Edwina called me late yesterday afternoon to tell me that she’s in the hospital at Princeton, a facility just a couple of blocks from her apartment. On Saturday, she said, she got “to coughing real bad” and “couldn’t catch [her] breath.” The ER folks clocked her oxygen level at 80%. The docs also discovered blood clots in her legs, so Edwina’s been receiving blood thinners along with oxygen and steroids for her COPD.
I made my way to Room 5117 this morning, bearing gifts of red grapes (Edwina’s favorite!) and a word search book focusing on the scriptures. Edwina’s face lit up when I handed them over.
We talked for more than an hour. Edwina told me that she was ready to go home, since she has an oxygen machine and her CPAP machine there to use.
“The doctor says I got to use both of my machines all the time,” Edwina told me, looking weary at the very thought.
Plus, she said, “I kicked Tyrone out. He make my blood pressure go up. And Joe-Joe [Edwina’s brother] says he ain’t gonna smoke in my apartment anymore or let in anybody who do.”
Edwina told me she was worried about how to get all the prescriptions she was probably going to need when she was released from the hospital.
“I already get four medicines,” she said, listing them off on her fingers. “And Medicaid only lets you get five prescriptions every month.”
I requested a visit from one of Princeton’s social workers, who arrived within ten minutes to talk over the problem with Edwina. Mandy told Edwina that she’d send the pharmacist from the hospital up, telling Edwina that this woman is particularly effective at finding the cheapest routes possible to filling prescriptions. Through coupons and special delivery plans, Mandy thinks Edwina might be able to manage.
The doctor’s visit interrupted our conversation, as a tall man in a white coat strode in with a team of doctors in training.
After a brief check on Edwina’s breathing, the doctor told her that she’d be going home either later today or tomorrow.
“You’ve got the oxygen machine and the CPAP at home and I want you to use them,” he said sternly.
“And,” he continued, “either you quit smoking or you’ll die. It’s that simple.”
I chimed in with a question about how to make the nicotine patches more afforable for Edwina. Her last attempt to use them cost her $85 at Wal-Mart, and she wasn’t able to buy more than one box.
“How much do cigarettes cost?” he replied.
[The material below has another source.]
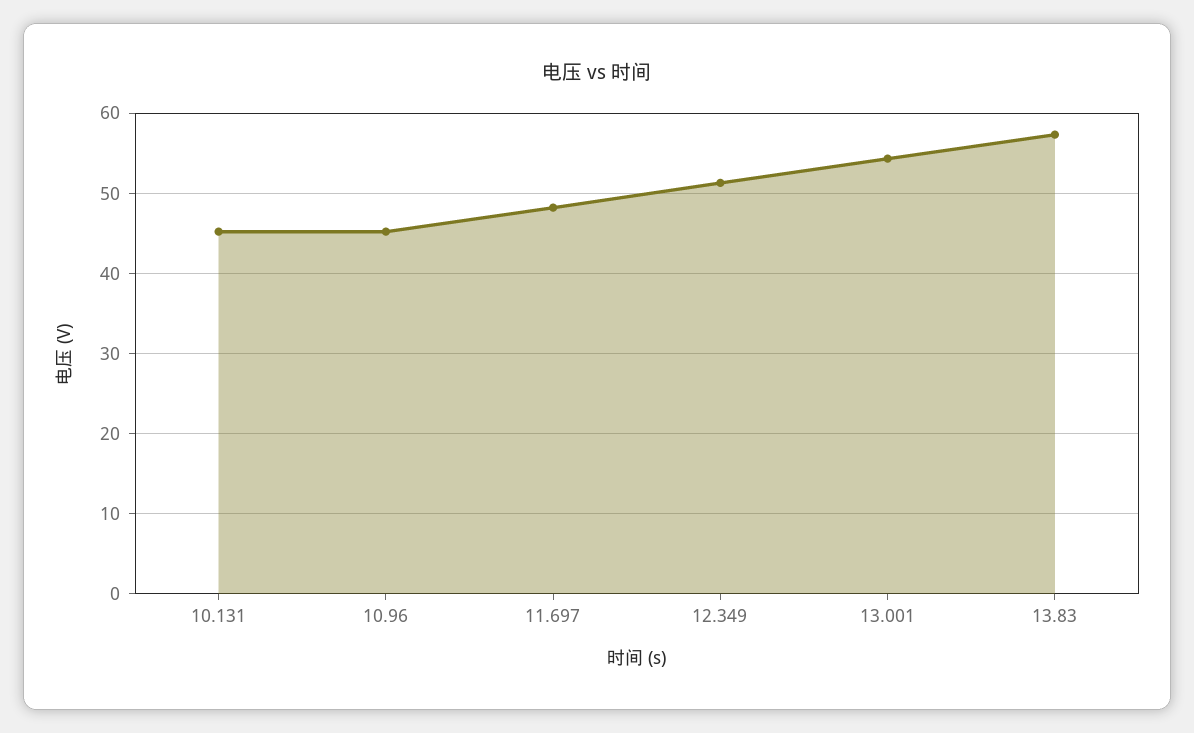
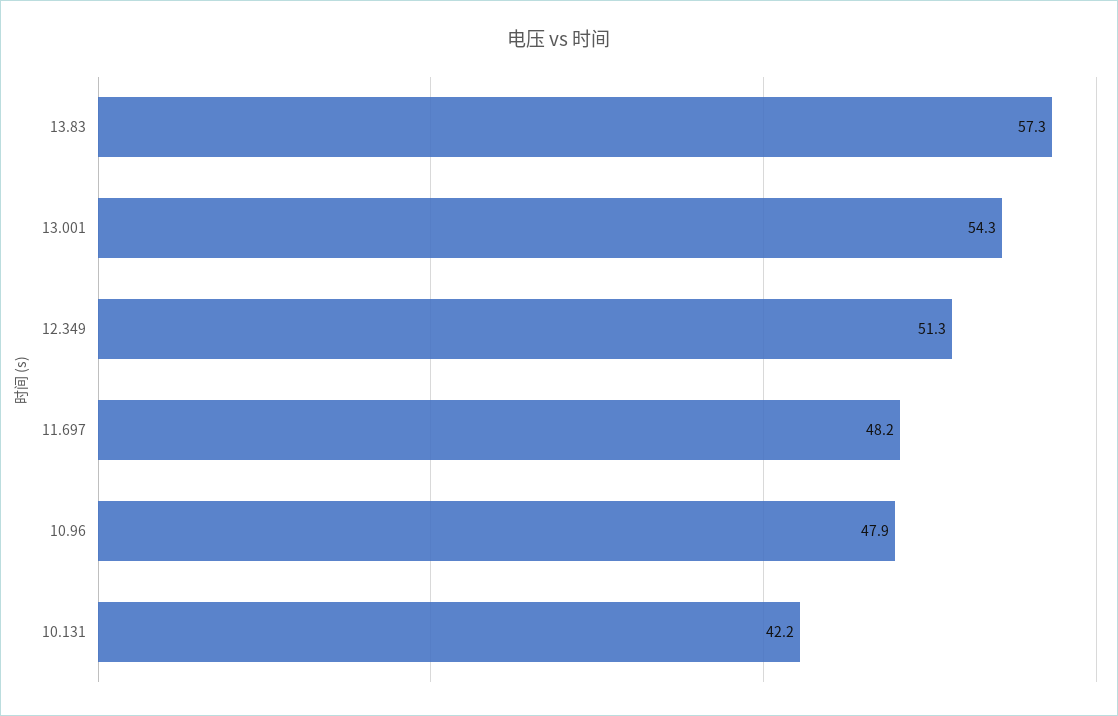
10.131: 45 -> 42.2
10.96: 45 -> 47.9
“‘Bout $4 a pack,” Edwina said.
“So what’s a better deal, cigarettes that are gonna kill you or patches that are going to help you stop and save your life?”
“Yes, sir, I know I got to quit,” Edwina responded, lowering her head–a sign that I’ve come to recognize as Edwina’s response when she’s embarrassed about being scolded.
All I could think as I walked down the hospital hallway at the end of my visit was how hard the doctor’s reasoning would be to implement. I’m certainly not in favor of Edwina resuming her smoking habit, but the fact is that she can afford $4 many days to pick up a pack of cigarettes. But her lack of money management skills makes reserving $85 for a box of nicotine patches close to impossible.
In situations like this, I’m reminded of the need for medical professionals to educate themselves about the circumstances of many patients’ lives that make following doctor’s orders a lot more complicated than it might seem on the surface.